The Spectators: Coming April 2019

A Library Journal Pre-Publication Editors Pick


A shocking crime triggers a media firestorm for a controversial talk show host in this provocative novel—a story of redemption, a nostalgic portrait of New York City, and a searing indictment of our culture of spectacle.

Talk show host Matthew Miller has made his fame by shining a spotlight on the most unlikely and bizarre secrets of society, exposing them on television in front of millions of gawking viewers. However, the man behind The Mattie M Show remains a mystery—both to his enormous audience and to those who work alongside him every day. But when the high school students responsible for a mass shooting are found to be devoted fans, Mattie is thrust into the glare of public scrutiny, seen as the wry, detached herald of a culture going downhill and going way too far. Soon, the secrets of Mattie’s past as a brilliant young politician in a crime-ridden New York City begin to push their way to the surface.

In her most daring and multidimensional novel yet, Jennifer duBois vividly portrays  the heyday of gay liberation in the seventies to the grip of the AIDS crisis in the eighties, alongside a backstage view of nineties television in an age of moral panic. DuBois explores an enigmatic man’s downfall through the perspectives of two spectators—Cel, Mattie’s skeptical publicist, and Semi, the disillusioned lover from his past.

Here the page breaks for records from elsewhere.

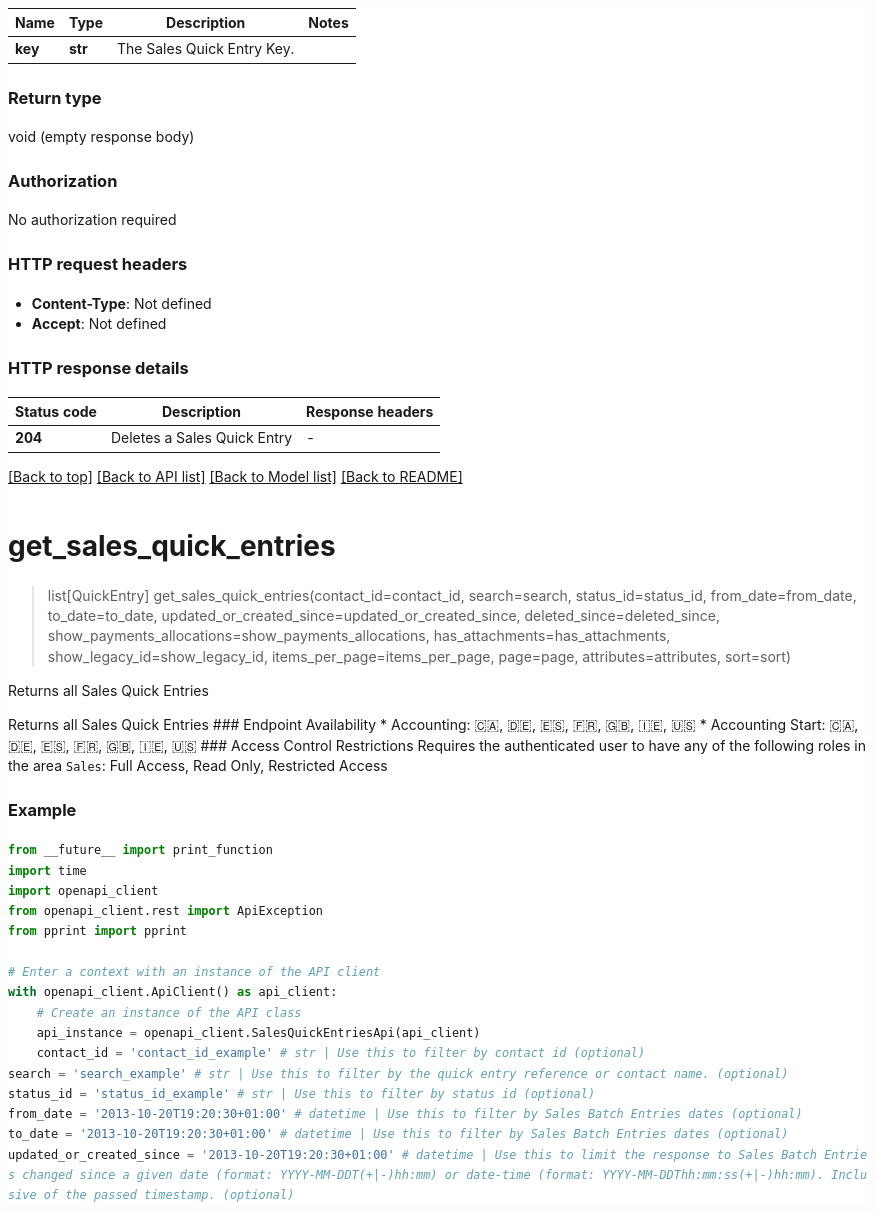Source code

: Name | Type | Description  | Notes
------------- | ------------- | ------------- | -------------
 **key** | **str**| The Sales Quick Entry Key. | 

### Return type

void (empty response body)

### Authorization

No authorization required

### HTTP request headers

 - **Content-Type**: Not defined
 - **Accept**: Not defined

### HTTP response details
| Status code | Description | Response headers |
|-------------|-------------|------------------|
**204** | Deletes a Sales Quick Entry |  -  |

[[Back to top]](#) [[Back to API list]](../README.md#documentation-for-api-endpoints) [[Back to Model list]](../README.md#documentation-for-models) [[Back to README]](../README.md)

# **get_sales_quick_entries**
> list[QuickEntry] get_sales_quick_entries(contact_id=contact_id, search=search, status_id=status_id, from_date=from_date, to_date=to_date, updated_or_created_since=updated_or_created_since, deleted_since=deleted_since, show_payments_allocations=show_payments_allocations, has_attachments=has_attachments, show_legacy_id=show_legacy_id, items_per_page=items_per_page, page=page, attributes=attributes, sort=sort)

Returns all Sales Quick Entries

Returns all Sales Quick Entries  ### Endpoint Availability  * Accounting: 🇨🇦, 🇩🇪, 🇪🇸, 🇫🇷, 🇬🇧, 🇮🇪, 🇺🇸 * Accounting Start: 🇨🇦, 🇩🇪, 🇪🇸, 🇫🇷, 🇬🇧, 🇮🇪, 🇺🇸  ### Access Control Restrictions  Requires the authenticated user to have any of the following roles in the area `Sales`: Full Access, Read Only, Restricted Access

### Example

```python
from __future__ import print_function
import time
import openapi_client
from openapi_client.rest import ApiException
from pprint import pprint

# Enter a context with an instance of the API client
with openapi_client.ApiClient() as api_client:
    # Create an instance of the API class
    api_instance = openapi_client.SalesQuickEntriesApi(api_client)
    contact_id = 'contact_id_example' # str | Use this to filter by contact id (optional)
search = 'search_example' # str | Use this to filter by the quick entry reference or contact name. (optional)
status_id = 'status_id_example' # str | Use this to filter by status id (optional)
from_date = '2013-10-20T19:20:30+01:00' # datetime | Use this to filter by Sales Batch Entries dates (optional)
to_date = '2013-10-20T19:20:30+01:00' # datetime | Use this to filter by Sales Batch Entries dates (optional)
updated_or_created_since = '2013-10-20T19:20:30+01:00' # datetime | Use this to limit the response to Sales Batch Entries changed since a given date (format: YYYY-MM-DDT(+|-)hh:mm) or date-time (format: YYYY-MM-DDThh:mm:ss(+|-)hh:mm). Inclusive of the passed timestamp. (optional)
```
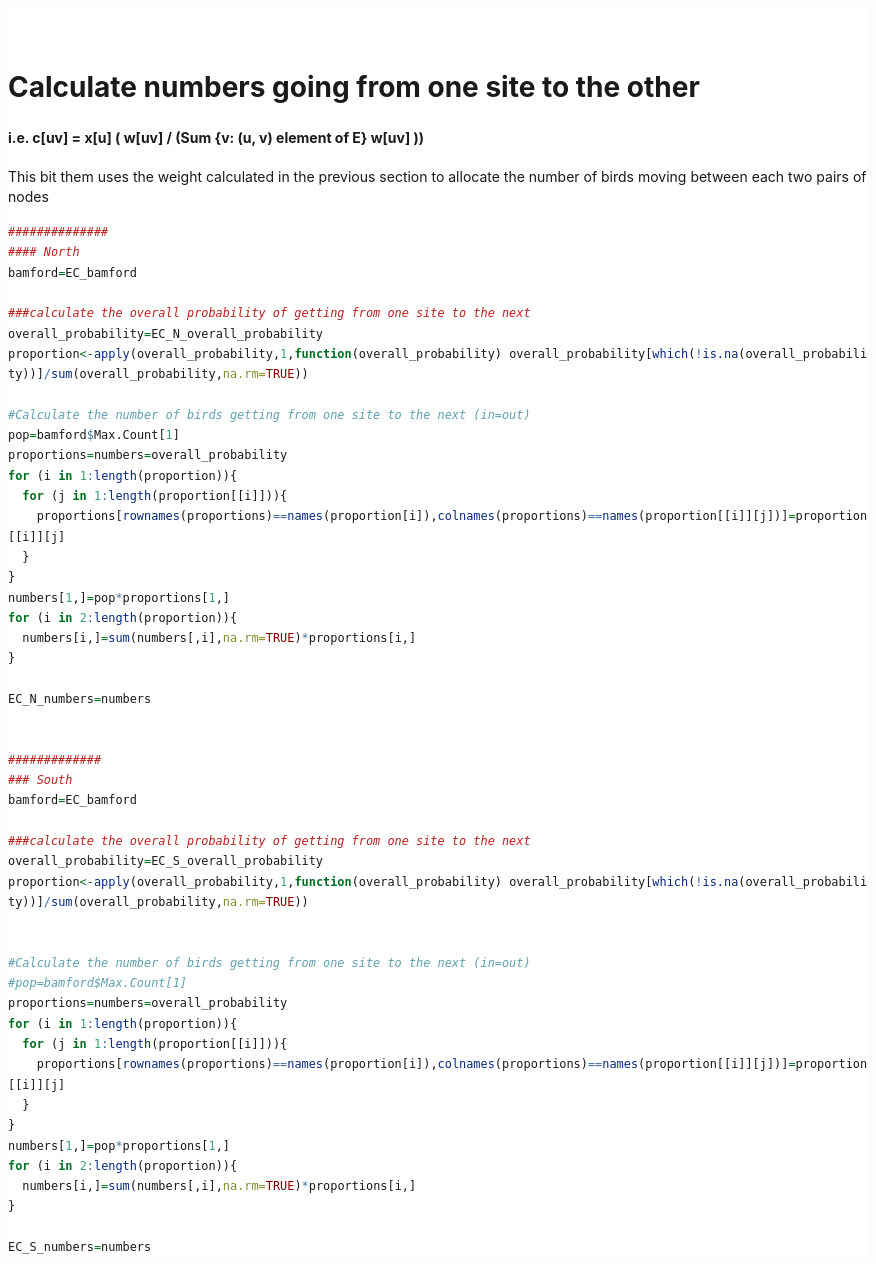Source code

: <img src=https://user-images.githubusercontent.com/15142638/27868299-9ac2fc00-619c-11e7-859e-2e86b387eef9.jpg alt="">

Calculate numbers going from one site to the other
==================================================

#### i.e. c\[uv\] = x\[u\] ( w\[uv\] / (Sum {v: (u, v) element of E} w\[uv\] ))

This bit them uses the weight calculated in the previous section to allocate the number of birds moving between each two pairs of nodes

``` r
##############
#### North
bamford=EC_bamford

###calculate the overall probability of getting from one site to the next
overall_probability=EC_N_overall_probability
proportion<-apply(overall_probability,1,function(overall_probability) overall_probability[which(!is.na(overall_probability))]/sum(overall_probability,na.rm=TRUE))

#Calculate the number of birds getting from one site to the next (in=out)
pop=bamford$Max.Count[1]
proportions=numbers=overall_probability
for (i in 1:length(proportion)){
  for (j in 1:length(proportion[[i]])){
    proportions[rownames(proportions)==names(proportion[i]),colnames(proportions)==names(proportion[[i]][j])]=proportion[[i]][j]    
  }
}
numbers[1,]=pop*proportions[1,]
for (i in 2:length(proportion)){
  numbers[i,]=sum(numbers[,i],na.rm=TRUE)*proportions[i,]
}

EC_N_numbers=numbers


#############
### South
bamford=EC_bamford

###calculate the overall probability of getting from one site to the next
overall_probability=EC_S_overall_probability
proportion<-apply(overall_probability,1,function(overall_probability) overall_probability[which(!is.na(overall_probability))]/sum(overall_probability,na.rm=TRUE))


#Calculate the number of birds getting from one site to the next (in=out)
#pop=bamford$Max.Count[1]
proportions=numbers=overall_probability
for (i in 1:length(proportion)){
  for (j in 1:length(proportion[[i]])){
    proportions[rownames(proportions)==names(proportion[i]),colnames(proportions)==names(proportion[[i]][j])]=proportion[[i]][j]    
  }
}
numbers[1,]=pop*proportions[1,]
for (i in 2:length(proportion)){
  numbers[i,]=sum(numbers[,i],na.rm=TRUE)*proportions[i,]
}

EC_S_numbers=numbers
```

With wit, heart, and crackling intelligence, The Spectators examines the human capacity for reinvention--and forces us to ask ourselves what we choose to look at, and why.


“Jennifer duBois is one of a handful of living American novelists who can comprehend both the long arc of history and the minute details that animate it. The Spectators is yet another triumph in an impressive oeuvre: a brave and painfully vivid excavation of the AIDS crisis in New York that, with its fine prose, breathes life back into an era of death.”
— Karan Mahajan, author of National Book Award finalist, The Association of Small Bombs
“Another breathtaking novel from one of our most brilliant writers . . . No one writes about the contradictions of American society and the foibles of the human heart with such incisive wit and sensitivity. The Spectators is a tense and propulsive exploration of how easily we can let our best intentions slip away. As secrets are uncovered, Jennifer duBois reminds us that to truly see, without apology or artifice, is itself an act of compassion. This novel pulses with intelligence and heart.”
— Kirstin Valdez Quade, author of Night at the Fiestas
“A masterpiece, The Spectators is a thrilling high-wire act. Combining a symphonic structure with unflinching psychological insight, this gorgeous novel explores the ways in which we betray and redeem each other—how we tell each other’s stories and, in doing so, discover our own. Jennifer Dubois is one of this generation’s singular talents.”
— Mary Helen Specht, author of Migratory Animals
“Every page is so brilliant, and every character so irreverent, that you’ll hardly realize what you have in your hands is a passionate love story unfolding against the backdrop of a lost world. As you weave among ghosts, the witticisms turn into laments, then prayers, and through it all the writing is so damn good.”
— Deb Olin Unferth, author of Wait Till You See Me Dance
The Spectators is a jarring reminder of a not-long-ago paradigm in which we could be shocked and shamed by daytime talk shows and mass shootings, when America still put its collective cultural faith in art and entertainment and the seeming genesis of it all: New York City. Only a writer with the easy, exquisite intellect of Jennifer duBois could render the slow debasement of individuals and the groups they comprise with such authenticity and compassion, and make the experience of reading it all such a pleasure. I was awed and humbled by every page.”
— Xhenet Aliu, author of Brass
“Jennifer duBois is a wonderful writer — funny and humane, generous and wise — and her newest novel, The Spectators, is a searing and moving examination of our culture’s obsession with celebrity and the public persona. With penetrating wit and psychological acuity, duBois has created one of the most complicated and memorable characters I’ve read in years. A brilliant and propulsive book — I loved it.”